I love my car and wouldn't trade it for anything else.

blue adept | 24/07/2014


That's just the thing, hot door handles have been a nuance of vehicle ownership for over 125 years and no one has raised any sort of a stink of the level of the one that I've seen here, so one HAS to wonder...!

I mean, if it were as BIG of an issue as you and others here have made it out to be, don't you think that the literally billions of automobile owners over the years would've initiated a movement to incite a re-engineering of that one, relatively small part of automotive nomenclature...?

Me think thou doth protest too much.

Rocky_H | 25/07/2014

But that's exactly why MOST cars DON'T have them--it's a bad feature. Geez, you act like it's something that every single car has.

blue adept | 26/07/2014

Yet it is only in recent years (this decade) that cars have been produced that had anything but chromed/polished metal door handles, and even now that is only a "feature" on select models/offered by certain manufacturers!

Ergo, TRUTH BE TOLD, most cars DO have them as color-matched/monochromatic door handles are a relatively new development in automotive design and, typically, are more so a regional accessory...You are wrong in your assertion.

Rocky_H | 28/07/2014

"Yet it is only in recent years (this decade) that cars have been produced that had anything but chromed/polished metal door handles, and even now that is only a "feature" on select models/offered by certain manufacturers!"

This is so inaccurate, I just can't leave it alone. I walked in through the aisle in our parking lot at work. There were about 20 cars on each side, 40 total, and I looked to see how many had metal door handles. Zero! None! Yes, they used to exist frequently on cars in the 60's or 70's or whatever, but this is 2014, and they are almost entirely gone. I don't know when the major shift happened, but all the manufacturers stopped using them mainly for this reason.

blue adept | 28/07/2014


And of what MODEL YEAR were those "40 total" cars in your work's parking lot..."?"

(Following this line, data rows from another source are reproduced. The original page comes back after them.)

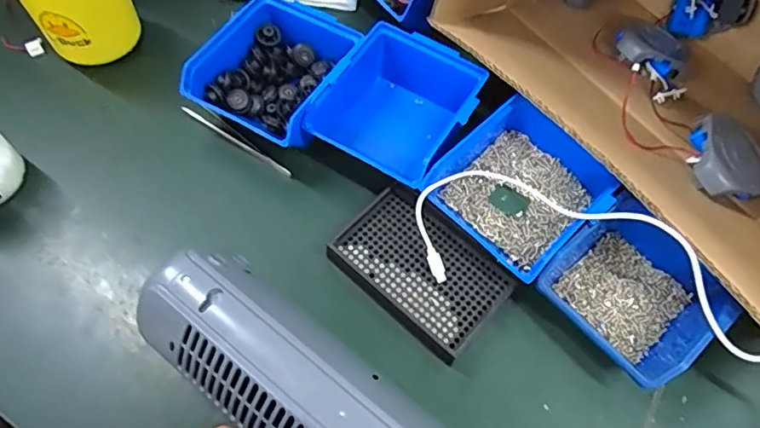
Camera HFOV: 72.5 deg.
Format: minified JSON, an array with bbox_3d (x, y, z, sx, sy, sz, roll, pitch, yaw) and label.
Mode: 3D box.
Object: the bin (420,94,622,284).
[{"bbox_3d":[0.122,-0.025,0.436,0.138,0.051,0.118,-39,70,-21],"label":"bin"}]

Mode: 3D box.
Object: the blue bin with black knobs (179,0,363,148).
[{"bbox_3d":[-0.094,-0.132,0.487,0.116,0.058,0.139,29,64,12],"label":"blue bin with black knobs"}]

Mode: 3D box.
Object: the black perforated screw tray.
[{"bbox_3d":[0.034,0.044,0.424,0.134,0.022,0.088,41,67,17],"label":"black perforated screw tray"}]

Red Sage ca us | 29/07/2014

I don't remember seeing chrome door handles as standard on the majority of passenger cars since the 1980s. Toward the end of that decade, quite a few automotive magazines were lambasting The Big Three automakers in Detroit for using generic 'bin parts' for every vehicle in their product lines. It was no less true for imports from Europe or Japan, just not quite as obvious.

I think that sometime in the early to mid-1990s cars with body colored door handles began to appear on higher end Japanese imports to the US. Basically, the lower end cars would have black door handles, black bumpers, and black rear view mirrors. The higher trim versions would have body colored components instead.

By the early 2000s it was pretty consistent for most vehicles to have door handles that at least attempted to look original, unique to the car itself. Usually even if there was brightwork on a door handle, it wasn't actually made of metal. By Brother's Mercedes-Benz S500 for instance, has a plasticized 'chrome' strip on the top edge of the otherwise body-colored door handles.

There are people who seriously lament the absence of 'real steel', 'real chrome', and 'real iron' in the construction of automobiles. They associate those materials and their heft with quality. I think they rather appreciate having something of the Tesla Model S remind them of the brightwork of lore in some way.

I remember when my Granddad got a Buick Limited sedan in the mid-late 1970s how elders in the Family were surprised at how small the fins were, practically vestigial, and how they were made of a plastic 'cap' instead of metal. A few years later, when bumpers began to disappear, wrapped in plastic, I heard similar complaints. People like what they like, and they don't want to hear about efficiency or economy.